Showing posts with label oliver twist. Show all posts
Showing posts with label oliver twist. Show all posts

Thursday, July 22, 2010

"every repulsive lineament of poverty"

In my role as Chief Living Adulator for Charles Dickens, I bring you this delicious single sentence from Chapter 50 of Oliver Twist:

Crazy wooden galleries common to the backs of half a dozen houses, with holes from which to look upon the slime beneath; windows, broken and patched, with poles thrust out, on which to dry the linen that is never there; rooms so small, so filthy, so confined, that the air would seem too tainted even for the dirt and squalor which they shelter; wooden chambers thrusting themselves out above the mud, and threatening to fall into it--as some have done; dirt-besmeared walls and decaying foundations; every repulsive lineament of poverty, every loathsome indication of filth, rot, and garbage; all these ornament the banks of Folly Ditch.

Saturday, May 22, 2010

in 1837, Charles Dickens wrote

in Oliver Twist:

There are some promotions in life which, independent of the more substantial rewards they offer, acquire peculiar value and dignity from the coats and waistcoats connected with them.
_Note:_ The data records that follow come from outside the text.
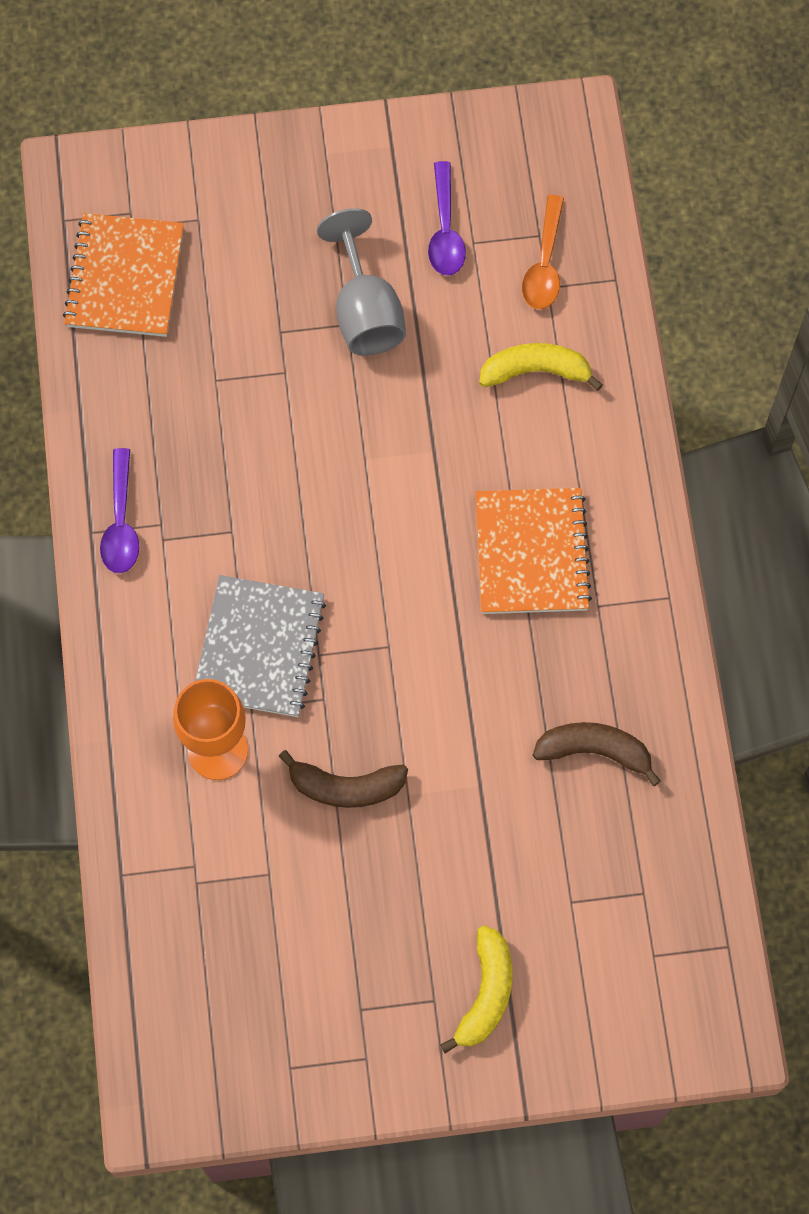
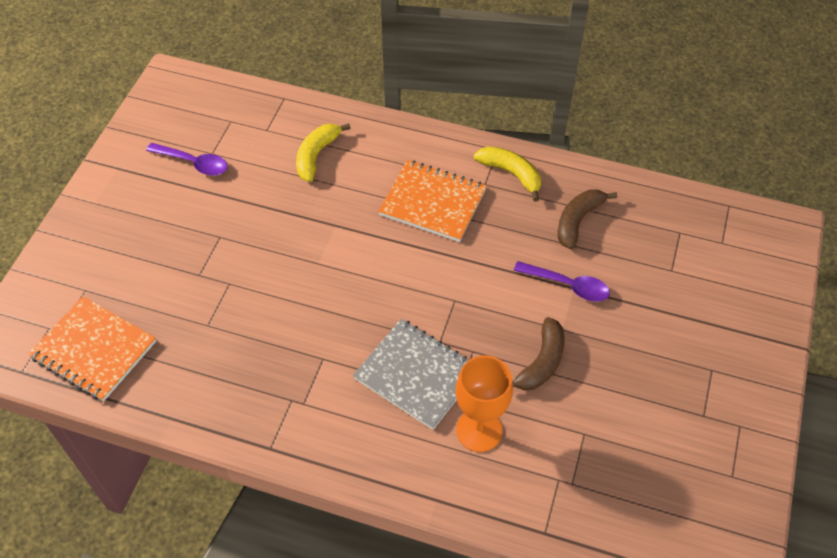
camera: 65 degrees left, 15 degrees down
(121, 523) = (275, 425): purple spoon -> purple spoon (568, 285)
(365, 311) = (218, 224): grey goblet -> none
(486, 993) = (717, 339): yellow banana -> yellow banana (511, 174)
(544, 264) = (251, 125): orange spoon -> none

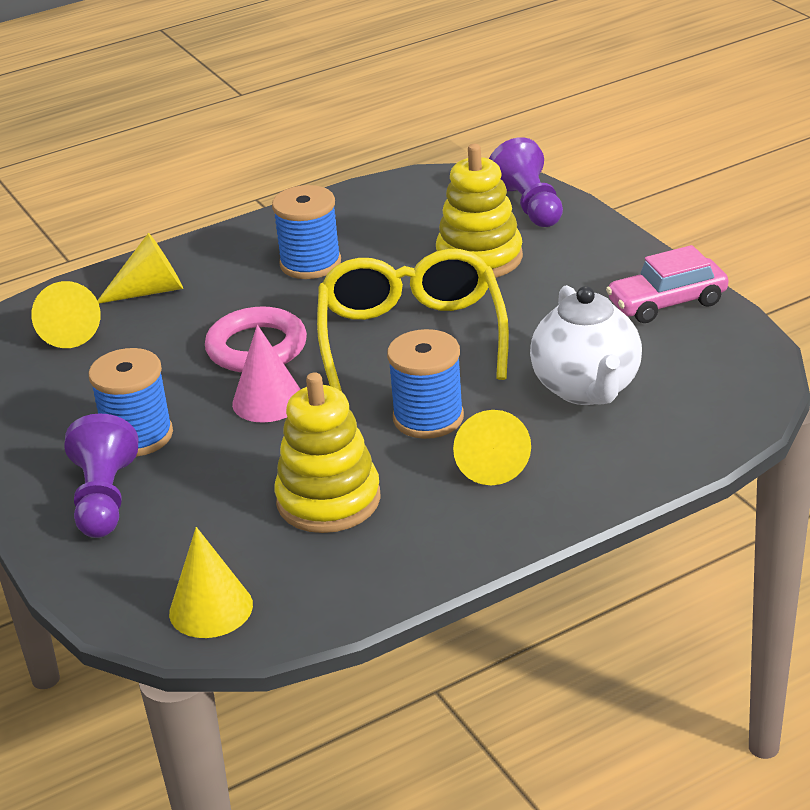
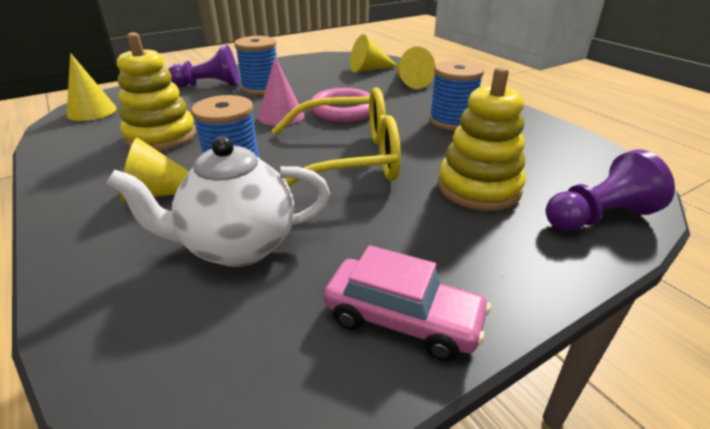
camera: 85 degrees right, 0 degrees up
(667, 303) = (402, 319): pink car -> pink car turned 135 degrees clockwise

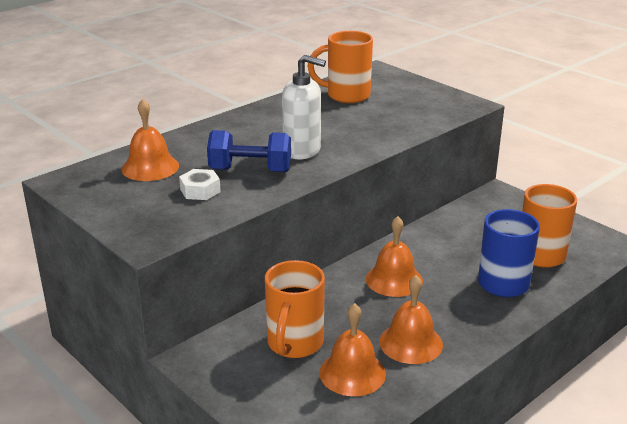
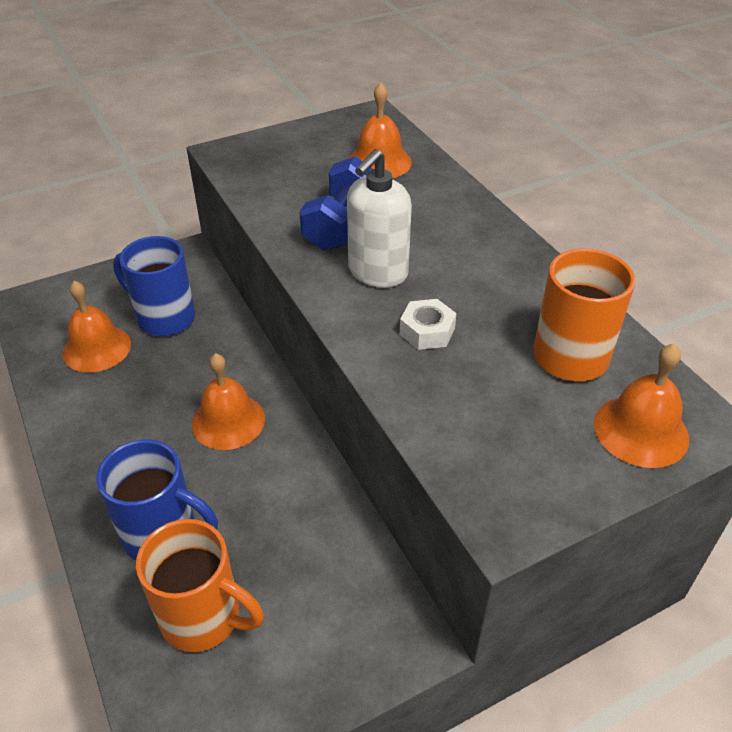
camera: 105 degrees right, 15 degrees up
(200, 190) = (309, 187): white nut -> white nut (427, 331)
(294, 344) = (164, 318): orange mug -> blue mug
(411, 343) = (109, 403): orange bell -> orange bell (641, 430)

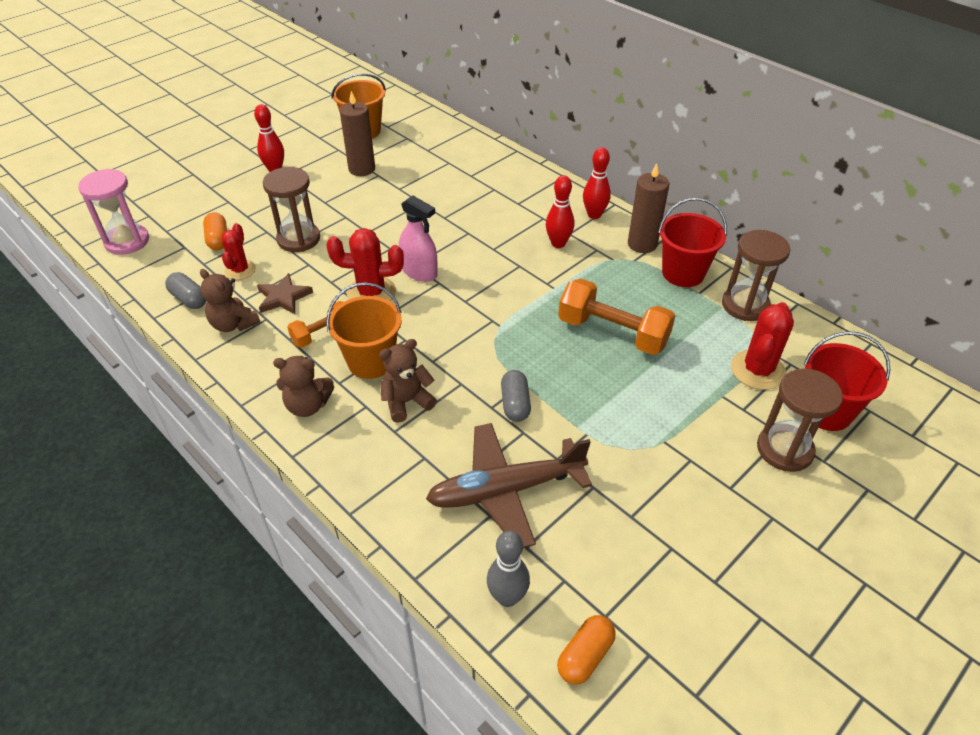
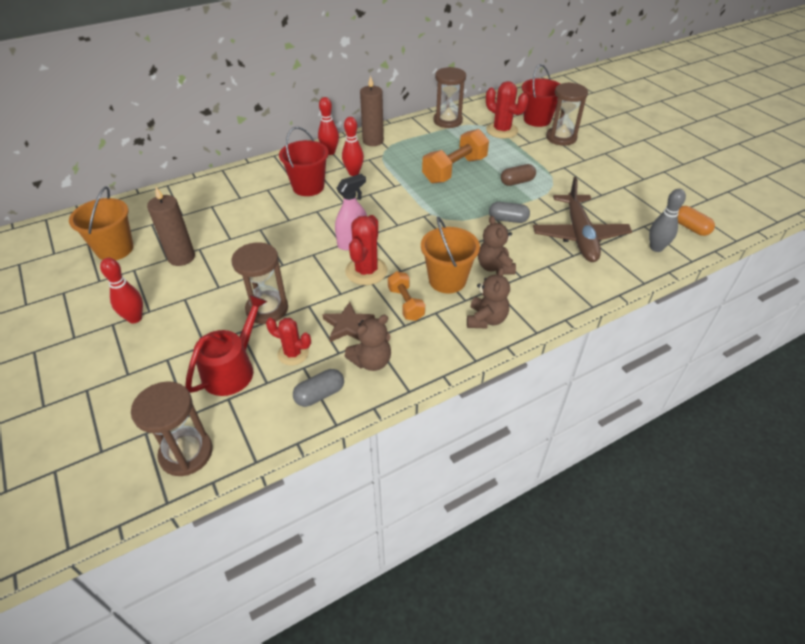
camera: 75 degrees left, 0 degrees up
(127, 241) = (186, 453): pink hourglass -> brown hourglass
(218, 240) = (232, 369): orange capsule -> red watering can
(615, 404) = (517, 182): none -> brown capsule
(683, 273) = (409, 133): red bucket -> red bucket (308, 187)

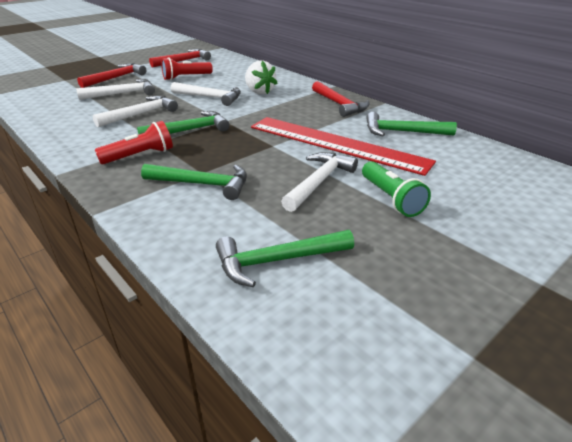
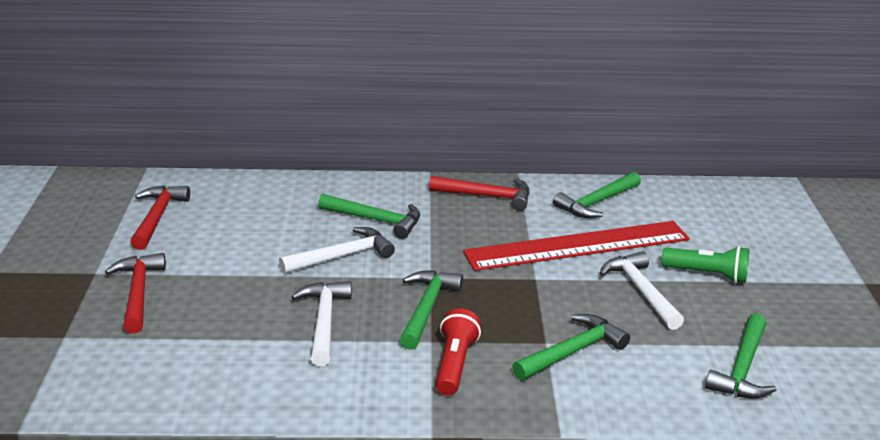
camera: 50 degrees left, 5 degrees down
(122, 94) = (221, 309): white hammer -> none
(186, 77) = (235, 242): red flashlight -> none
(259, 92) = (375, 220): white strawberry -> green hammer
A field-marshal has his uniform, a bishop his silk apron, a counsellor his silk gown, a beadle his cocked hat. Strip the bishop of his apron, or the beadle of his hat and lace - what are they? Men. Mere men. Dignity, and even holiness too, sometimes, are more questions of coat and waistcoat than some people imagine.

Been reading Dickens every day. Unlike most recent popular fiction, his words are meant to be savored at a speaking pace, as if you were reading them aloud. Very satisfying, like a juicy medium-rare prime rib with horseradish sauce.